In these ten stories, selected by translator Kavita Bhanot, Anjali Kajal examines the lives of women across two generations of, mainly, mothers and daughters, set in current-era Northern India. No one who has lived in the region will be surprised at the unfortunate incidents portrayed in these stories: harassment of females by men on the streets, in homes and in workplaces is “normal” and overlooked. Her stories, told in an unembellished style, and largely kept in the original cadence by the translator, are hard-hitting because they reflect daily real-life incidents and trends.
Kajal’s stories include a deeply-felt call to action. At the end of the first story, “Deluge”, the protagonist, mining her memories, understands something fundamental, and speaks about her mother, “If only she had taught me to fight …” Her friend looks at her own daughters and says, “We’ll make them strong.” In some cases, her younger-generation female characters are physically punching back with judo moves as in the title story Ma Is Scared. Ma is then scared of revenge against her bold daughter. And oh, how this mother’s fear feels entirely reasonable, as the news regularly echoes with the cutting down of any woman who dares to fight back.
It saddens me to think that this was the state of society in northern India thirty years ago, when I didn’t know of a single female of my acquaintance who had not suffered an unnerving incident. Fear was always a big part of being a girl or woman who was out and about. In Kajal’s stories, abuse can happen at home too, with no one to stand up for the victim. She is more explicit about depicting the casual street harassment that is taken for granted as something women just have to put up with, yet which causes real harm and psychological scarring and creates fury in women; a fury they can mostly do nothing with.

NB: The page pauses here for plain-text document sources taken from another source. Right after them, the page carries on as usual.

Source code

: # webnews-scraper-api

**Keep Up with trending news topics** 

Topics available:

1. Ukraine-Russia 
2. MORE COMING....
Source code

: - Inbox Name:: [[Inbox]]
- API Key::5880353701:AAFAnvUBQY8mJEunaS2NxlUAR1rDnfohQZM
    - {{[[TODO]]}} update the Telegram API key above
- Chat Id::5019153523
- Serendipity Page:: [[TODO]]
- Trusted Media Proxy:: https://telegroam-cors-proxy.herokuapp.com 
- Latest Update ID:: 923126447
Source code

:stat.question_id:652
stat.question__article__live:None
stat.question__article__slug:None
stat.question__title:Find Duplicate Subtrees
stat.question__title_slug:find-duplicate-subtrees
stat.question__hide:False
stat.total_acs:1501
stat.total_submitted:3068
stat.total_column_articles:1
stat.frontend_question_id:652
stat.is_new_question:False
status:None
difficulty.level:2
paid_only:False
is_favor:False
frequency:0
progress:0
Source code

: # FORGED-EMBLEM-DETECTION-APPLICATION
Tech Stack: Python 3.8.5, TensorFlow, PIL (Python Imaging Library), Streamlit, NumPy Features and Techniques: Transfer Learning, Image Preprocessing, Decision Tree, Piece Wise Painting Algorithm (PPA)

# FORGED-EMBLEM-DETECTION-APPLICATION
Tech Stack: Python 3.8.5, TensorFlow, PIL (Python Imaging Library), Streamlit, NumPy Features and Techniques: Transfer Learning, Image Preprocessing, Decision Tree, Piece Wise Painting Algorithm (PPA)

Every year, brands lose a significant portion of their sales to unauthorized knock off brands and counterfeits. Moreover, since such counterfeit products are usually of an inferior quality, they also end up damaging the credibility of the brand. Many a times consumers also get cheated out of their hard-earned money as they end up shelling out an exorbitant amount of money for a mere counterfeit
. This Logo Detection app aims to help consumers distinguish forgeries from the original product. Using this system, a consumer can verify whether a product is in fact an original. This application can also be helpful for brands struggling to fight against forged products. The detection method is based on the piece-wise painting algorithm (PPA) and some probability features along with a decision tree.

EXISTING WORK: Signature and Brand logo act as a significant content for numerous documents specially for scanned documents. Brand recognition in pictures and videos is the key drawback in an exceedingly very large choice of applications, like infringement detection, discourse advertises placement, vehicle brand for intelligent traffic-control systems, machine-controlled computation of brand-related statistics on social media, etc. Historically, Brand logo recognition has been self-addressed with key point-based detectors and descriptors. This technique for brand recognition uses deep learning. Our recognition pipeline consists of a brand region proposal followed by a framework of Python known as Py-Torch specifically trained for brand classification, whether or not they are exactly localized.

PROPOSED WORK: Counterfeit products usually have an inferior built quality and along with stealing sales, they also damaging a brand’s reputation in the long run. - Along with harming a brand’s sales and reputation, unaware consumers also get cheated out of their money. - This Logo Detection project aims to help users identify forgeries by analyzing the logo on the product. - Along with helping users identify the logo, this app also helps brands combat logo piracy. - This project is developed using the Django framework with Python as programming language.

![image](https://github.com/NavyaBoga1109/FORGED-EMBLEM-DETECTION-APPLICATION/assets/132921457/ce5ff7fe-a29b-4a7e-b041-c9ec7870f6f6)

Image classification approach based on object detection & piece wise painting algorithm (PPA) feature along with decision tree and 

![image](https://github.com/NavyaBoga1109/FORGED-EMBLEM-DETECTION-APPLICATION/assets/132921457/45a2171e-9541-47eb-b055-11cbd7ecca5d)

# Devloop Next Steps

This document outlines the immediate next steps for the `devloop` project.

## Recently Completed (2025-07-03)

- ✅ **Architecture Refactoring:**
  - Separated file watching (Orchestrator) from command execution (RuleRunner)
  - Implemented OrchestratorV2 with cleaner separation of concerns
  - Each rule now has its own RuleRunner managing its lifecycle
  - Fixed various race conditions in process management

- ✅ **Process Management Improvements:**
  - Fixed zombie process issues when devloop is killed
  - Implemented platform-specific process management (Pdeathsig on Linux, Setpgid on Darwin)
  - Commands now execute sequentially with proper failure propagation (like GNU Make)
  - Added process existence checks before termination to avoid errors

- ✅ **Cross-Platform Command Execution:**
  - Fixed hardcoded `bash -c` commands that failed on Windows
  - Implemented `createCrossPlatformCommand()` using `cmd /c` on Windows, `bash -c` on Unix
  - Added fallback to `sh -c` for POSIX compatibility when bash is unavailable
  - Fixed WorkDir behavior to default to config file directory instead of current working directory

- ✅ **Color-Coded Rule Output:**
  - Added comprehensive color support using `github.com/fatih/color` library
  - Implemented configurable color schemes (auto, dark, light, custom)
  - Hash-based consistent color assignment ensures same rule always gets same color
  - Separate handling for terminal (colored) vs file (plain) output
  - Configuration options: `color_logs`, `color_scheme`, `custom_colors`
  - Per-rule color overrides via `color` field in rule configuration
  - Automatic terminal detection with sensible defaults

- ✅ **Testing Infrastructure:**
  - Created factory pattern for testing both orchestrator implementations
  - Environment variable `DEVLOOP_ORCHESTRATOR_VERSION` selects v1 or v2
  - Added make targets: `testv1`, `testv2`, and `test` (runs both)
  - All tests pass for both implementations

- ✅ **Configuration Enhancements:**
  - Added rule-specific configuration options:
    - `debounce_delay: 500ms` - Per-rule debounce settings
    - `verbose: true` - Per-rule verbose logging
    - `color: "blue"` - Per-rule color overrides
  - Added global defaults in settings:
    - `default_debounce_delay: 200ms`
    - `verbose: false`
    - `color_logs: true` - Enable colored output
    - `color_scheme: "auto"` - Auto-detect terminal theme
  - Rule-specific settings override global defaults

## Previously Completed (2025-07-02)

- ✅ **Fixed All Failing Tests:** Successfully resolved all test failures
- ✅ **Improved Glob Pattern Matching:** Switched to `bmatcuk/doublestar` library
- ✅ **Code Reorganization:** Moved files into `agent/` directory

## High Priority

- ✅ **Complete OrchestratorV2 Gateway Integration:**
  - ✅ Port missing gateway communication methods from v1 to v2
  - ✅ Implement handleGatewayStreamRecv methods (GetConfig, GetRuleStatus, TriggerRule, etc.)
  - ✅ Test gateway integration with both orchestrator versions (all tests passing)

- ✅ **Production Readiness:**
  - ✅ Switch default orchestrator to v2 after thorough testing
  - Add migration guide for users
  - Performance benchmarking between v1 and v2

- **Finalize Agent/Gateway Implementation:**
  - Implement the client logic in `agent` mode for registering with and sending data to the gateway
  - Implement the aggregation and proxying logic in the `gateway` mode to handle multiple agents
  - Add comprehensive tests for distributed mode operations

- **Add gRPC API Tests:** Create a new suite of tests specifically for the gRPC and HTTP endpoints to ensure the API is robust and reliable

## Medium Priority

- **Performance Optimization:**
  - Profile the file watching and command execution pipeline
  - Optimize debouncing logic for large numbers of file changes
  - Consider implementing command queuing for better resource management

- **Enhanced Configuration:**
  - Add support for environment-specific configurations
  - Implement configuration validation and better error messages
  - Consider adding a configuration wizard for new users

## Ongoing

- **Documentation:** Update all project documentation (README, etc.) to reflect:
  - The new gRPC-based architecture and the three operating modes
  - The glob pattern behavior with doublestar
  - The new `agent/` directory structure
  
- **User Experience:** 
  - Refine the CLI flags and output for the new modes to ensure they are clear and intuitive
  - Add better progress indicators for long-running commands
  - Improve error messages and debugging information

Despite India’s many achievements of which it is justifiably proud, it seems a shame that successive governments have not been able to provide safety on the streets for women; nor have they inculcated in society the right for women to feel safe in public places. Kajal nods to this contradictory modern/backward techno-India in her story “Pathways” where the ambition for young men is to study computer science in a well-regarded institution. In the same story the middle-class mother who prays and fasts for her wayward son to get a place at the right college is pleased at marrying off her degree-level-educated daughter with great fanfare while paying a hefty dowry!
In a second crucial thread running through the book, Kajal tackles the prejudices against scheduled castes (historically the lower castes), unpicking conscious and unconscious bias of those who follow the caste system and those who purport not to. Her talent lies in relaying conversations that are jarring but sound absolutely real and are part of everyday talk in offices, shops, homes. In “History”, she reveals the hurt of a teenage girl at having her “scheduled caste” status become her identity in a college. As ignorance and slander from the “rich kids” ensues, her soul shrivels. In “To Be Recognised”, an excellent teacher has not divulged her lower-caste status to her caste-conscious colleagues. On the arrival of a new scheduled-caste student, who writes a poem about the discrimination she endures, the teacher finally feels the impetus to announce that she’s from a scheduled caste during a regular staff room argument about how the lower castes were getting on in life through charity.
I wish many readers for Kajal’s stories, so they can hear what those conversations feel like for scheduled castes. Perhaps there is no affirmative action system that is unflawed or perfect, but she makes a strong case through her writing in favour of continued “reservation”, where a percentage of places in higher educational institutions are reserved for those who historically belong to scheduled castes, scheduled tribes and other groups deemed to be (educationally) backward classes. This is a hot topic in India and debate is fierce, not just on whether there should be “reservation” or not, but for whom, and what other kinds of options there are for affirmative action. For example, private corporations, generally speaking, remain elitist.
In some parts of the country, certain timeworn and definitely outmoded customs are being newly endorsed, in a pick ‘n’ mix manner where political parties select traditions that suit their agenda. In that context, a lack of respect for oppressed communities and no respect for women go hand in hand. Kajal does not explicitly make this hypothesis, but her protagonists are all provoked by the indignities and unfairness in their situations to take a stand.
That is the hopeful element in her fiction, when people begin to understand and support one another across their boundaries of gender and caste. To do that, they have to reject the ingrained prejudices of their own families, friends or office tribes. Even more importantly, in the final story in this book, “Sanitiser”, set in the first Covid-19 wave, the youngest generation, school-goers, take time to think and stick up for each other across the divide. That is where the future lies.